Mira R. Holocaust testimony (HVT-2850) interviewed by Claudine Drame and Berthe Burko-Falcman
- Paris, France : Témoignages pour mémoire, 1994
- Interview Date
- March 10, 1994.
- 2 copies: 3/4 in. dub; and 1/2 in. VHS with time coding.
- Cite As
- Mira R. Holocaust Testimony (HVT-2850). Fortunoff Video Archive for Holocaust Testimonies, Yale University Library.

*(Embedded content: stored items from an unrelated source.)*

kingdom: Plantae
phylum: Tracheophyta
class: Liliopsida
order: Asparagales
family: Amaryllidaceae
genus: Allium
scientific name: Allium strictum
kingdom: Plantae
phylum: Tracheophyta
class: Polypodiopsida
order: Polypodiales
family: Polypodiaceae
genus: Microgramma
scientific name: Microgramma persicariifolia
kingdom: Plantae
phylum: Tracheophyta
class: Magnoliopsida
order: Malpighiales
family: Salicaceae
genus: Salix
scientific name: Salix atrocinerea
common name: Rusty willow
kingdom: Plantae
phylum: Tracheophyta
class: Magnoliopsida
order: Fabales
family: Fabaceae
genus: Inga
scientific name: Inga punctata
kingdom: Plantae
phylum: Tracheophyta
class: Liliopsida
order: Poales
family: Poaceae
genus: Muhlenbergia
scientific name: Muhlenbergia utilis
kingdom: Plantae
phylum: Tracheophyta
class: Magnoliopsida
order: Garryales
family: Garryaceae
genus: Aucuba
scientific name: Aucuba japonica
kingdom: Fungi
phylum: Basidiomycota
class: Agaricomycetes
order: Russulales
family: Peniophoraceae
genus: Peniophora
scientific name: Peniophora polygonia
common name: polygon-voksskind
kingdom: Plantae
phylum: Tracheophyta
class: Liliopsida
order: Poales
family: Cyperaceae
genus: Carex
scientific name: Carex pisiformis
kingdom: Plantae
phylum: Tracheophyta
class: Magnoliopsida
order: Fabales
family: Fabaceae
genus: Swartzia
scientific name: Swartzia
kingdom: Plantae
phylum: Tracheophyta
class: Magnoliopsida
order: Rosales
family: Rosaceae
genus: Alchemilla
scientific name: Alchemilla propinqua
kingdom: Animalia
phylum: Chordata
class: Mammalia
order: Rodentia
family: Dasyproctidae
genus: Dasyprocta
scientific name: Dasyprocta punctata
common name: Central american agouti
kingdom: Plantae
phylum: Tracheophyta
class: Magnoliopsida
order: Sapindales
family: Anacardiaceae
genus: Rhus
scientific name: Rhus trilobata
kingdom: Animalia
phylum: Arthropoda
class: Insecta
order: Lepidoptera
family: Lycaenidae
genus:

Videotape testimony of Mira R., who was born in Warsaw, Poland in 1931. She recounts her family's relative affluence; antisemitic harassment; German invasion; her father and brother fleeing east; not being able to join them because she was ill; their return; ghettoization; a round-up on August 14, 1942; her mother sending her to the infirmary at the Umschlagplatz, thinking she could escape; later going to her father's workplace; finding him (her mother and brother were deported to Treblinka); her father arranging several futile attempts to hide her with non-Jews outside the ghetto; hiding during round-ups; a successful escape in April 1943 with assistance from a non-Jewish family friend; observing the ghetto burning during the uprising; hiding with her father in a barn in Wawer; occasionally leaving to obtain food and money; arrest during a foray; placement in a camp; protection by a Polish noble woman; escaping with her to Praga; liberation by Soviet troops in September 1944; joining her father in Otwock; testifying for the noble woman when she was accused of Nazi collaboration; living with her father in Lublin and Łódź; and joining relatives in Paris in 1946. Ms. R. discusses her postwar mental illnesses; becoming an adult without ever being an adolescent; conversations with God during the war and less now; and the impossibility of really conveying her experiences. She shows photographs.